Little is known about Craford’s personal life. There is no evidence that he ever married, but during the 1710s he cared for his paternal grandmother during her second widowhood. In the spring of 1711 he patented 173 acres of land in Nansemond County, and on October 31, 1716, he patented 1,129 acres in Norfolk County across the Elizabeth River from the port of Norfolk, land that had once belonged to William Carver, who had been executed in 1676 for his part in Bacon’s Rebellion (1676–1677). Craford was a partner in erecting and operating a mill in Norfolk County, constructed a wharf for the county, and probably planted tobacco and engaged in trade. He recorded at least one deed of sale for an enslaved woman and her children, but it is not certain whether he regularly traded in laborers, either free or enslaved.
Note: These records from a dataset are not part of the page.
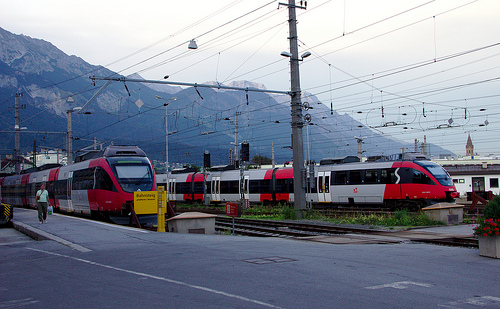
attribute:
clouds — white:
[80, 7, 380, 67]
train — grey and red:
[0, 140, 165, 228]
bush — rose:
[469, 194, 499, 260]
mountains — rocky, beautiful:
[3, 29, 455, 171]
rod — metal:
[102, 56, 296, 106]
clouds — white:
[361, 13, 462, 80]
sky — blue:
[333, 12, 472, 97]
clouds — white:
[2, 4, 197, 80]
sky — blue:
[2, 8, 497, 166]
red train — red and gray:
[155, 154, 461, 212]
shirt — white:
[35, 182, 50, 216]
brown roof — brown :
[162, 207, 221, 221]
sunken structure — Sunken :
[165, 209, 219, 234]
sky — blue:
[322, 11, 412, 69]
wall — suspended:
[0, 18, 273, 175]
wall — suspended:
[173, 78, 460, 167]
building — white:
[443, 153, 498, 197]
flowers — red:
[475, 214, 498, 234]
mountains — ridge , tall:
[1, 25, 454, 191]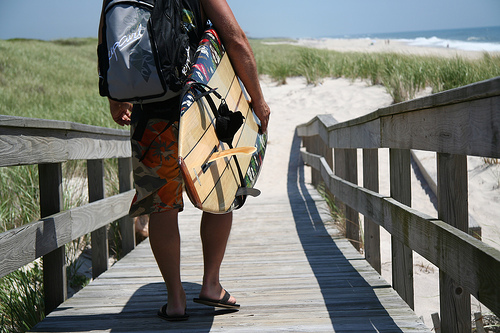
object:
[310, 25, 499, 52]
water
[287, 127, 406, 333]
shadows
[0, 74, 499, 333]
bridge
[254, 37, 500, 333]
sand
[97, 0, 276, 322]
man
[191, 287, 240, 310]
slippers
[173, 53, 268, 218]
surfboard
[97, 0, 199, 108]
backpack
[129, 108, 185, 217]
shorts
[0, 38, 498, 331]
grass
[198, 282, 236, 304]
feet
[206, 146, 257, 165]
fin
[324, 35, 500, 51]
waves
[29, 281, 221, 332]
shadow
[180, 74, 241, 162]
black lines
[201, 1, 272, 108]
right arm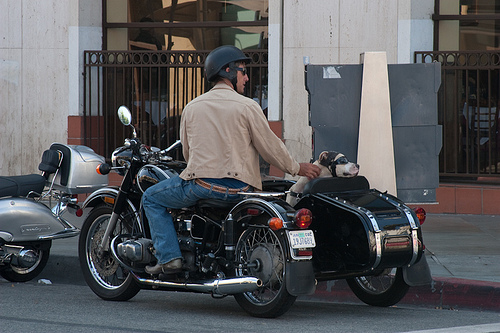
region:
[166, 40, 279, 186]
this is a man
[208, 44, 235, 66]
this is a helmet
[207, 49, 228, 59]
the helmet is black in color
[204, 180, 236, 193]
this is the belt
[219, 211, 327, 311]
this is a motorbike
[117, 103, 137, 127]
this is a mirror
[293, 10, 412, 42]
this is a wall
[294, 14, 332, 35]
the wall is white in color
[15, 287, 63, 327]
this is the road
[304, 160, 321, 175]
the man is light skinned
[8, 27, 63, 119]
this is a wall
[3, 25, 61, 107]
the wall is white in color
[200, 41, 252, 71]
this is a helmet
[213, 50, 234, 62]
the helmet is black in color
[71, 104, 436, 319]
this is a tricycle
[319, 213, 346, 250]
the tricycle is black in color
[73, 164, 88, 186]
the motorcycle is grey in color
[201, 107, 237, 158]
the jacket is brown in color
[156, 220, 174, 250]
the trouser is blue in color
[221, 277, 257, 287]
the exhaust pipe is metallic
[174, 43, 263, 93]
A BLACK SAFETY HELMET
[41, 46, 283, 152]
A METAL GATE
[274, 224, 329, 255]
A MOTORCYCLE LICENSE PLATE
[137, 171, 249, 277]
A PAIR OF BLUE JEANS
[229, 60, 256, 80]
A PAIR OF SUNGLASSES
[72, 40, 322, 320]
A PICTURE OF A MAN SITTING ON A MOTORCYCLE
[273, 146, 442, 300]
A DOG SITTING IN A SIDECAR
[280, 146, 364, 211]
A DOG WEARING GOGGLES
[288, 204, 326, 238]
A MOTORCYCLE BRAKE LIGHT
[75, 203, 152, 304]
FRONT MOTORCYCLE TIRE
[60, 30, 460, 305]
man on motorcycle and dog in sidecar by curb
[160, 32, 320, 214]
biker in black helmet turning around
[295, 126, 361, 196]
dog in strap and goggles looking back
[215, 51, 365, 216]
rider's arm on dog's shoulder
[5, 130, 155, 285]
silver motorbike in front of motorcycle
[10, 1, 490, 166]
black railing between thick stone pillars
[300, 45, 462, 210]
slabs of dark gray stone in tan holder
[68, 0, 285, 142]
large reflective window behind railing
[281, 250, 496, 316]
dark red stripe along curb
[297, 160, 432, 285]
black sidecar with silver straps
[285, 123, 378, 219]
dog in the motorcycle side car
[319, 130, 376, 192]
dog is wearing goggles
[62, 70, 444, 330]
motorcycle is parked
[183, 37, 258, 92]
man's helmet is black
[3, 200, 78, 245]
motorcycle is silver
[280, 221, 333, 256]
license plat of the motorcycle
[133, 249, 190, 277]
man is wearing boots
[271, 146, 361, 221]
man has his hand on the dog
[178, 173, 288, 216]
man is wearing a brown belt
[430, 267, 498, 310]
the curb is painted red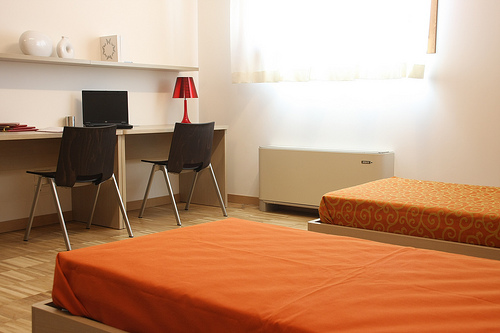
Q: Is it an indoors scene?
A: Yes, it is indoors.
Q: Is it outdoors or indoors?
A: It is indoors.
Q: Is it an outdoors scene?
A: No, it is indoors.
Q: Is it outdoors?
A: No, it is indoors.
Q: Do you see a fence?
A: No, there are no fences.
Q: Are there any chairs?
A: Yes, there is a chair.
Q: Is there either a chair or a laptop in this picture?
A: Yes, there is a chair.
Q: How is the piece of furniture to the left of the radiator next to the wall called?
A: The piece of furniture is a chair.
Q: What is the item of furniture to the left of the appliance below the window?
A: The piece of furniture is a chair.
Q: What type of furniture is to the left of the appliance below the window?
A: The piece of furniture is a chair.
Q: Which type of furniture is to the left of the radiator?
A: The piece of furniture is a chair.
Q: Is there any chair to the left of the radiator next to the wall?
A: Yes, there is a chair to the left of the radiator.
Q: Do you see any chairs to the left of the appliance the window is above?
A: Yes, there is a chair to the left of the radiator.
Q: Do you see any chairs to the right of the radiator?
A: No, the chair is to the left of the radiator.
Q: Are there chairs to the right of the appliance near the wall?
A: No, the chair is to the left of the radiator.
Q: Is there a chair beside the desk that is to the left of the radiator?
A: Yes, there is a chair beside the desk.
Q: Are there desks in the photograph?
A: Yes, there is a desk.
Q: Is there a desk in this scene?
A: Yes, there is a desk.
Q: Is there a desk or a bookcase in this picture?
A: Yes, there is a desk.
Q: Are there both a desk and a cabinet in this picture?
A: No, there is a desk but no cabinets.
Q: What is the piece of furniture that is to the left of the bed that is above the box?
A: The piece of furniture is a desk.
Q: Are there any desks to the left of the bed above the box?
A: Yes, there is a desk to the left of the bed.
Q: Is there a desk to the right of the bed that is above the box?
A: No, the desk is to the left of the bed.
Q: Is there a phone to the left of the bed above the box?
A: No, there is a desk to the left of the bed.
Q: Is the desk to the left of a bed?
A: Yes, the desk is to the left of a bed.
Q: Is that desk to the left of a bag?
A: No, the desk is to the left of a bed.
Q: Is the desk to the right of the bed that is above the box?
A: No, the desk is to the left of the bed.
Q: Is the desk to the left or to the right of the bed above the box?
A: The desk is to the left of the bed.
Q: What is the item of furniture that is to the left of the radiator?
A: The piece of furniture is a desk.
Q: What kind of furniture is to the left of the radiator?
A: The piece of furniture is a desk.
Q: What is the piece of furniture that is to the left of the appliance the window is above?
A: The piece of furniture is a desk.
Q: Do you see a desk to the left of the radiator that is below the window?
A: Yes, there is a desk to the left of the radiator.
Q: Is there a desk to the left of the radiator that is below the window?
A: Yes, there is a desk to the left of the radiator.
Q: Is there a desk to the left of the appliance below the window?
A: Yes, there is a desk to the left of the radiator.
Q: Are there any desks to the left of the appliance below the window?
A: Yes, there is a desk to the left of the radiator.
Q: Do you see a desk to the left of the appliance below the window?
A: Yes, there is a desk to the left of the radiator.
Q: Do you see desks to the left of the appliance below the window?
A: Yes, there is a desk to the left of the radiator.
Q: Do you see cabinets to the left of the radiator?
A: No, there is a desk to the left of the radiator.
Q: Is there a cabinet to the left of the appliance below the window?
A: No, there is a desk to the left of the radiator.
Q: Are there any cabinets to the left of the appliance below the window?
A: No, there is a desk to the left of the radiator.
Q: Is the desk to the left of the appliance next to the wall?
A: Yes, the desk is to the left of the radiator.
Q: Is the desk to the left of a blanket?
A: No, the desk is to the left of the radiator.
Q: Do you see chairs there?
A: Yes, there is a chair.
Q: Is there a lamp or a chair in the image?
A: Yes, there is a chair.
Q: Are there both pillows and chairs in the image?
A: No, there is a chair but no pillows.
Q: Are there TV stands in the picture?
A: No, there are no TV stands.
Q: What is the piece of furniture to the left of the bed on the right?
A: The piece of furniture is a chair.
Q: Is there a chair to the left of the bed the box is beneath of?
A: Yes, there is a chair to the left of the bed.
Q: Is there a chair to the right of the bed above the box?
A: No, the chair is to the left of the bed.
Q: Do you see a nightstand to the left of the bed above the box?
A: No, there is a chair to the left of the bed.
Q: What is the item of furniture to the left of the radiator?
A: The piece of furniture is a chair.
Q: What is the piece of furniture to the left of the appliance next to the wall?
A: The piece of furniture is a chair.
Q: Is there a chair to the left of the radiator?
A: Yes, there is a chair to the left of the radiator.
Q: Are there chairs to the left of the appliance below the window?
A: Yes, there is a chair to the left of the radiator.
Craford was almost certainly a member of the county court for several years before the governor appointed him sheriff of the county on May 4, 1725. He had become a colonel of militia by 1742 and was county lieutenant, or commander of the county’s militia, in 1748.
First elected to the House of Burgesses representing Norfolk County in 1712, Craford served with one interruption for more than thirty years. He gave up his seat in the summer of 1734 after becoming county sheriff for the second time in a decade but was reelected to the House the following year. His name appears in the journals of the session that met early in 1746, but it is not clear whether he took part in the summer session of that year or the session of the following spring, as he was eligible to do. Craford sat on the Committee of Claims in 1723 and again in 1744 and 1746, and twice he served on the committee that drafted the reply of the House to the governor’s message. He did not become a powerful legislative leader during his many years as a burgess, however. One of the last responsibilities that he shouldered as a member of the assembly was as a manager of a £600 fund that the legislature set aside early in 1746 to support British soldiers whose ship had blown into Virginia waters while en route to Cape Breton.
Early in the 1750s Craford hired a surveyor to lay off the land that he had acquired in 1716 into streets and lots. Probably at his request, in the spring of 1752 the General Assembly established the town of Portsmouth there, and in the summer of that year he began selling lots. Craford prepared to erect a market and a new courthouse for the county in Portsmouth, but during his lifetime the courthouse remained in the borough of Norfolk. He was in poor health when he wrote his will on January 27, 1762. He bequeathed part of his property to his sister and portions to members of the Dale and Veale families; he singled out the children of his late housekeeper, Mary Veale, for special favors. Craford died, probably in Portsmouth, sometime before April 15, 1762, when his will was proved in the Norfolk County Court. The place of his burial is not known.